Nove anos depois do último álbum de originais, o que dizer da dupla polaca Skalpel? Admirados pelo inesperado interesse da Ninja Tune num projecto que partilhava com Jason Swinscoe (The Cinematic Orchestra, o disco Motion de 1999) o mesmo gosto pela bricolage jazz, espevitadora de ambiências cinematográficas imaginárias, que tinham como reais geradores a samplagem artística e um paradigma electrónico em conluio frutuoso com formas abstractas de hip-hop, Marcin Cichy e Igor “Boxx” Pudlo, apesar da passagem do tempo, decidiram manter a fidelidade na escalpelizarão do passado, o seu e a da história da sua nação. O regresso da dupla não se dista significativamente do impasse em que os Tosca ou os Thivery Corporation se atulharam. Sim! Apesar da produção impecável, estudada, imaculada, brunida, resta ao melómano a contemplação serena de uma paisagem absolutamente familiar.
A verdadeira diferença (atenuadora?) é que os Skalpel editam agora o terceiro álbum de originais enquanto os outros senhores se adiantaram numa produção (demasiado) regular, e impressionantemente redundante!

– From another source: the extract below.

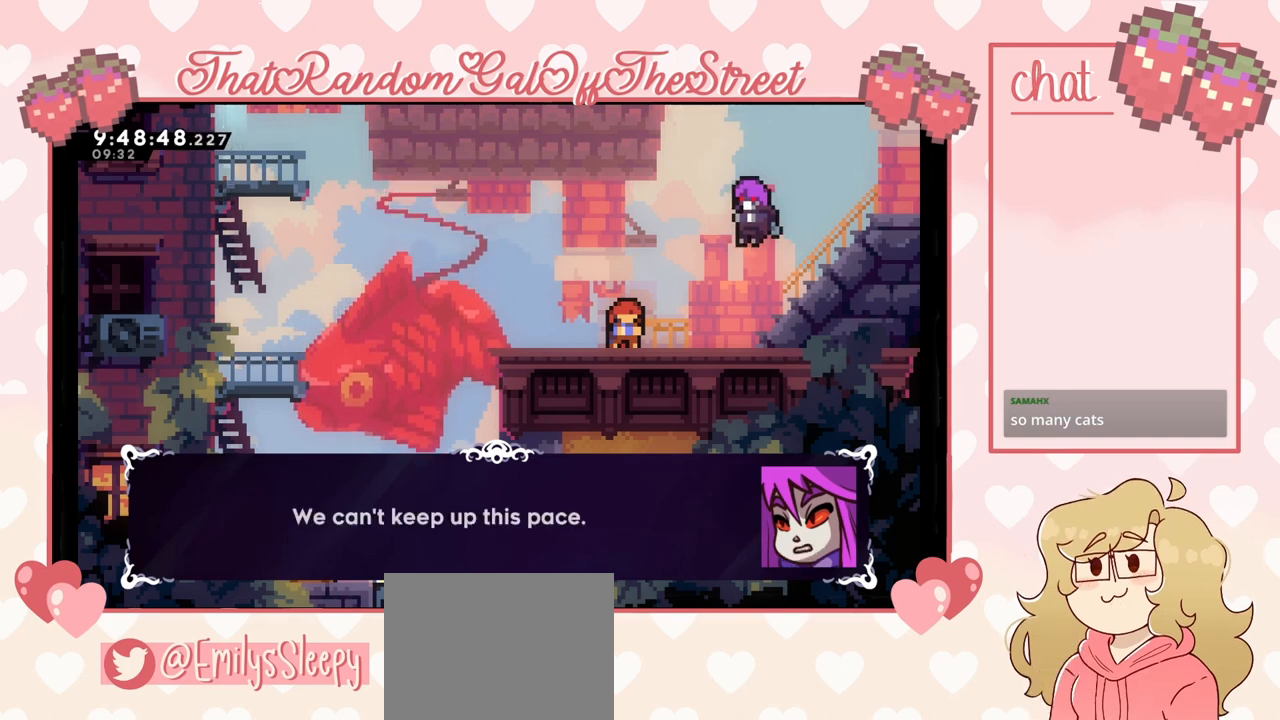
{"buttons": [], "left_stick": "center", "right_stick": "center", "events": []}
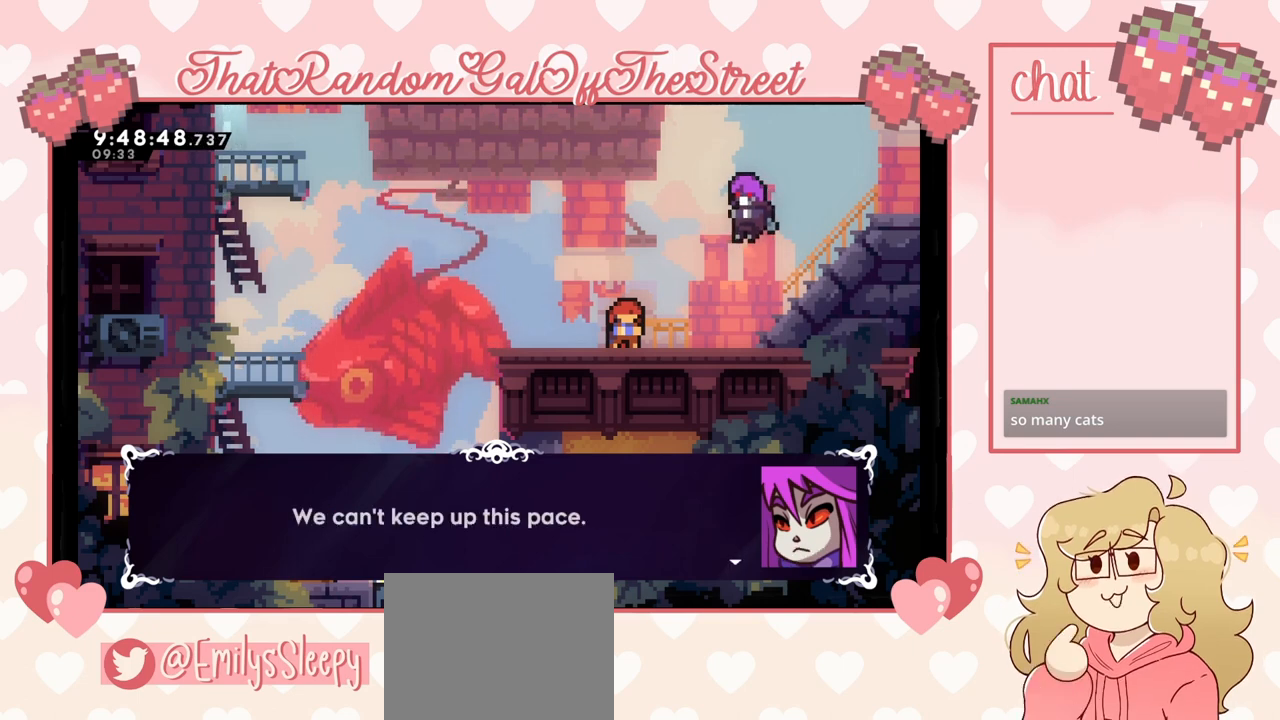
{"buttons": [], "left_stick": "center", "right_stick": "center", "events": []}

Olhar, escutar Transit, antes de atravessar, é como contemplar um eco no espelho. Reconhecemos tudo como se estivéssemos a revisitar uma velha exposição: a promiscuidade entre a electrónica, o hip-hop em câmara lenta, as reminiscências house remexidas pela especulação, o possante temperamento jazz – sejam as memórias da libertinagem ideológica da Polónia constrangida pelo sufoco soviético durante a Guerra Fria ou a consequência do sopro de liberdade que a queda do Muro de Berlim trouxe a espíritos encorreados.